Se incidi un disco che dura 72 minuti, che contiene 23 canzoni, non importa quanto sia valido: la gente comincerà a dare una scorsa veloce alle canzoni, a passare da una canzone all'altra.
Per noi si tratta solo di capire per quanto possiamo tenere la tua attenzione. Pensiamo sia un tempo di 40-45 minuti e pensiamo che non sia troppo da chiedere a un ascoltatore: "Ora puoi accomodarti e ascoltare il nostro disco una volta seduto senza doverti alzare per sgranchirti le gambe nel bel mezzo, andare in bagno o fare altro". Si tratta veramente solo di una questione di attenzione .

Come riuscite a mantenere un disco sotto i 45 minuti? E' difficile scegliere tra le canzoni da includere?
Recentemente abbiamo registrato molte più canzoni di quelle che senti sul disco.
Ci "censuriamo" costantemente, eliminando determinate canzoni. Certe canzoni che erano state scartate ritornano, mentre altre canzoni che eri sicuro finissero nell'album scompaiono un paio di settimane prima di essere incise. Questo perché "ritocchiamo" di continuo le nostre canzoni, fino all'ultimo minuto, facendo piccoli o enormi cambiamenti.
C'è molto materiale che non è stato incluso in questo disco e forse verrà pubblicato in un disco futuro, oppure no. Forse verranno "smembrate": a volte "fai a pezzi" una canzone, come fosse una macchina, per dei "pezzi di ricambio" e dici: "Mi piace molto quel ritornello, ma la strofa non mi ha mai convinto" allora prendi il ritornello e magari lo metti insieme a qualcos'altro. Ed ecco che vive di nuovo. Sono cose che non si possono creare o distruggere.

Siete sempre stati un gruppo unico nella scena musicale internazionale: non solo per il genere che proponete, più che altro per tutti quegli strumenti un po' inusuali (facile trovare un'arpa, per esempio) che certi gruppi nemmeno penserebbero di usare per ottenere quel determinato suono: è qualcosa che studiate a tavolino quando capite come una canzone dovrebbe suonare o è qualcosa che capite al momento?
Quando cominciamo a discutere di un nuovo album da incidere, parliamo pensando a una sorta di "tavolozza", sai, come dei pittori.

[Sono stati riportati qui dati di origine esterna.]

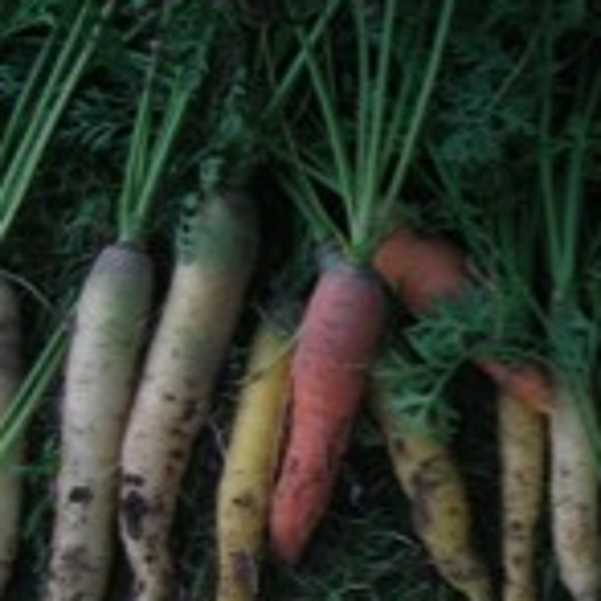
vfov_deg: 14.7
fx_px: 2318
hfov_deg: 14.2
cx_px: 758
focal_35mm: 118
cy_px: 200
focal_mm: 7
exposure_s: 1/82.8
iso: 50
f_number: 3.1
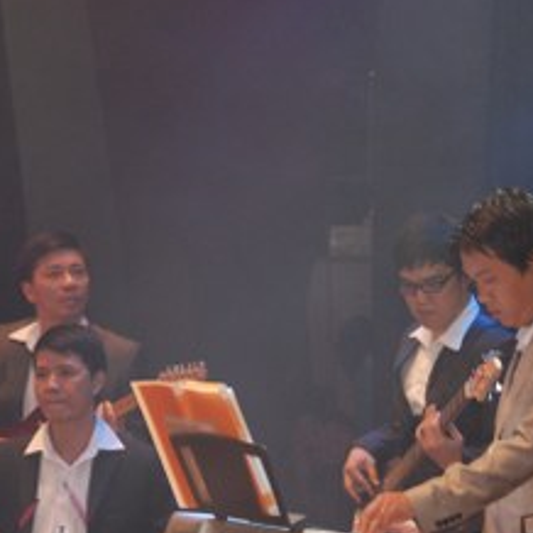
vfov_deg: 8.9
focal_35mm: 197
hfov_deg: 8.9
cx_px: 188
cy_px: 383
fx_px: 3432
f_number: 5
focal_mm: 70
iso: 640
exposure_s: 1/60
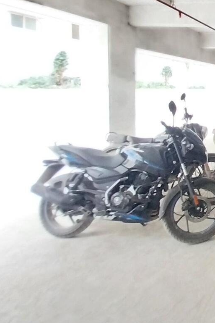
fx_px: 287
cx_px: 326
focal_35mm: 32
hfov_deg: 27.5
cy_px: 97
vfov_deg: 56.9
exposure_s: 1/33
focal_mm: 1.3
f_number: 2.2
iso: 200
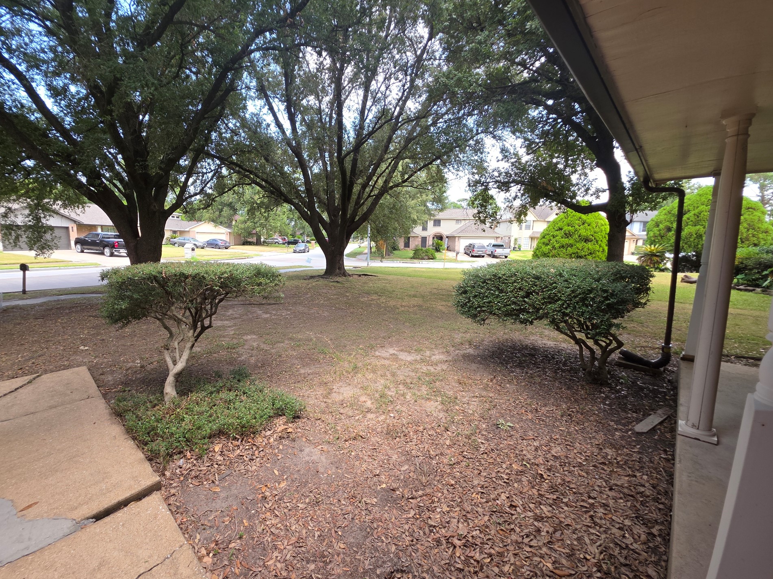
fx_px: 313
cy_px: 295
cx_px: 364
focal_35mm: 14
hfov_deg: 102.0
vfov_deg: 85.7
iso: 20
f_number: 1.9
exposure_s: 1/120
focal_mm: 2.2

Ci diciamo: "Useremo questi colori; faremo un disegno usando solo i pastelli…" All'inizio parliamo in questi termini, ma quando vai avanti sono le canzoni che ti dicono di cosa hanno bisogno e solitamente succede che, canzone per canzone, capiamo che in questa c'è più bisogno di un violino, è quello di cui ha bisogno per una piega più emotiva. In un'altra canzone può esserci più bisogno di una chitarra elettrica, oppure, quello di cui abbiamo davvero bisogno per un'altra canzone ancora, sono entrambe le cose.
Non si tratta di essere "bizzarri" o eclettici o strani, si tratta letteralmente di ascoltare quello che le canzoni ti dicono di aver bisogno. Non sai dove trovare le giuste ambientazioni, il suono giusto o gli strumenti giusti: lo capirai da solo, senti quella che è la scelta giusta.

L'intervista finisce qui, un po' bruscamente, mentre stavamo cominciando a parlare di come una rivista straniera li ha definiti: "musique decò". Ma è tempo di scattare foto.